If Warren Buffett buys or sells, investors notice. So after his $495 billion insurance giant Berkshire Hathaway revealed it had invested just under $565 million in Canadian miner Barrick Gold, and cut stakes in banks like JPMorgan and Wells Fargo, it’s tempting to extract lessons about how to manage a downturn. But Buffett’s crisis-fighting playbook may not work this time.
Buffett’s slump-survival strategy is simple: have cash, buy quality at bargain prices and sell if fundamental shifts – not short-term price moves – warrant. So that’s what he’s doing. He chucked his holdings in Delta Air Lines and other carriers because, as he said in May, “the world has changed.” Berkshire may have added over $2 billion to its Bank of America position, but it sold shares in Goldman Sachs and other financials.
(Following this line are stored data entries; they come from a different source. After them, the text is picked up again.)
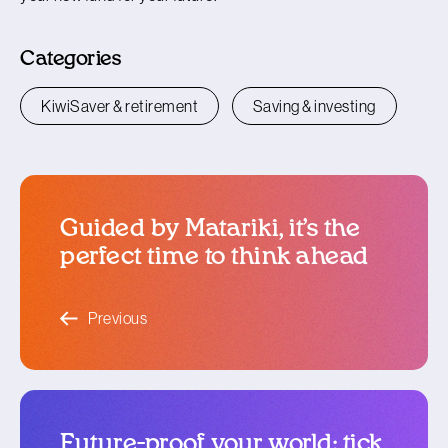
Categories
KiwiSaver & retirement
Saving & investing
Guided by Matariki, it’s the
perfect time to think ahead
blog article
Previous
Future-proof your world: tick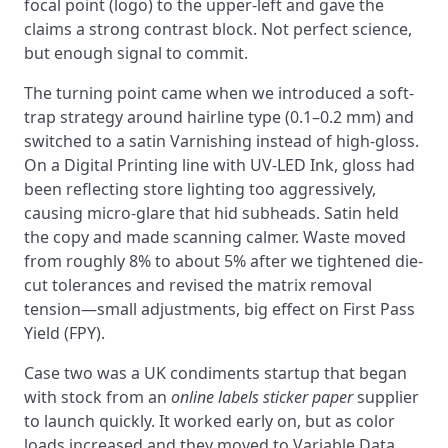
focal point (logo) to the upper-left and gave the
claims a strong contrast block. Not perfect science,
but enough signal to commit.
The turning point came when we introduced a soft-
trap strategy around hairline type (0.1–0.2 mm) and
switched to a satin Varnishing instead of high-gloss.
On a Digital Printing line with UV-LED Ink, gloss had
been reflecting store lighting too aggressively,
causing micro-glare that hid subheads. Satin held
the copy and made scanning calmer. Waste moved
from roughly 8% to about 5% after we tightened die-
cut tolerances and revised the matrix removal
tension—small adjustments, big effect on First Pass
Yield (FPY).
Case two was a UK condiments startup that began
with stock from an
online labels sticker paper
supplier
to launch quickly. It worked early on, but as color
loads increased and they moved to Variable Data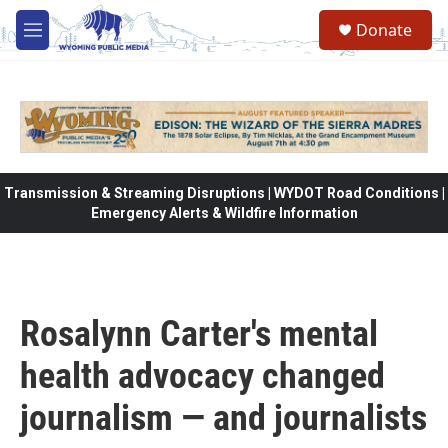
Skip to main content
Donate
M
e
n
u
Transmission & Streaming Disruptions | WYDOT Road Conditions |
Emergency Alerts & Wildfire Information
Rosalynn Carter's mental
health advocacy changed
journalism — and journalists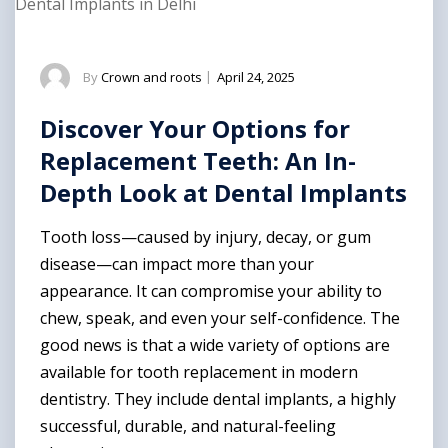
Dental Implants in Delhi
By
Crown and roots
|
April 24, 2025
Discover Your Options for
Replacement Teeth: An In-
Depth Look at Dental Implants
Tooth loss—caused by injury, decay, or gum
disease—can impact more than your
appearance. It can compromise your ability to
chew, speak, and even your self-confidence. The
good news is that a wide variety of options are
available for tooth replacement in modern
dentistry. They include dental implants, a highly
successful, durable, and natural-feeling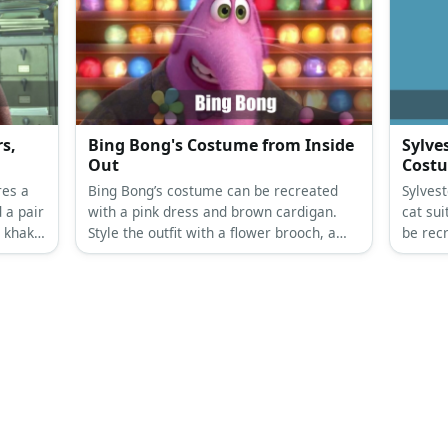
s,
Bing Bong's Costume from Inside
Sylve
Out
Cost
res a
Bing Bong’s costume can be recreated
Sylves
 a pair
with a pink dress and brown cardigan.
cat su
 khaki
Style the outfit with a flower brooch, a
be rec
.
bow tie, gloves, socks, and fuzzy slippers.
shoes,
Top it all off with a bowler hat.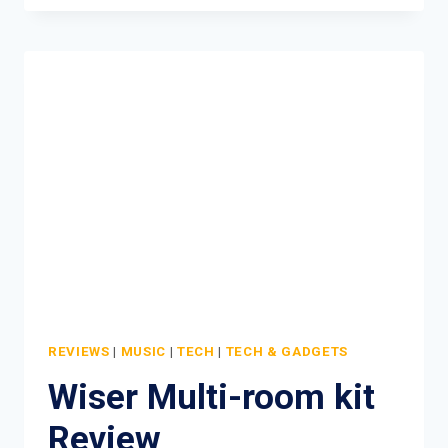
MINI
REVIEW
REVIEWS
|
MUSIC
|
TECH
|
TECH & GADGETS
Wiser Multi-room kit
Review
For a business with around $788 billion in assets, the Barrick buy is tiny. But the overall shift is significant. Berkshire doesn’t normally trim positions, Buffett recently said. So even though the Oracle of Omaha may not personally be behind each portfolio shuffle, this all suggests more pervasive pessimism. Buying a gold miner’s shares fits: the metal should benefit if interest rates stay low for a long time.
That’s a departure from the U.S. cheerleader who stressed resilience in 2008. But look back at Buffett’s shareholder letters, and a glum tone isn’t unprecedented. In 1980, he lamented the return-killing “world of 12% inflation.” In 1987, he fretted about the hefty U.S. trade deficit. And in 2001 he said that he was “lukewarm” on stocks for the next decade.
There’s another reason for pessimism: his usual downturn strategy may no longer work. Sure, the firm’s compounded annual share-price gain since 1965 was double the S&P 500 Index’s through 2019. But since 2008, Berkshire’s compound annual return is roughly 1.5 percentage points below that benchmark. The price is down around 9% this year, as the market has hit a new record.
Some of this is down to badly timed investments like snack-maker Kraft Heinz. But central bank liquidity has flooded the market, and index tracking funds have created huge, herd-like moves. Investors who follow momentum now often trump those who analyze financial statements, and are likely to do so for the foreseeable future. The Oracle’s wisdom may still be rational – but markets aren’t.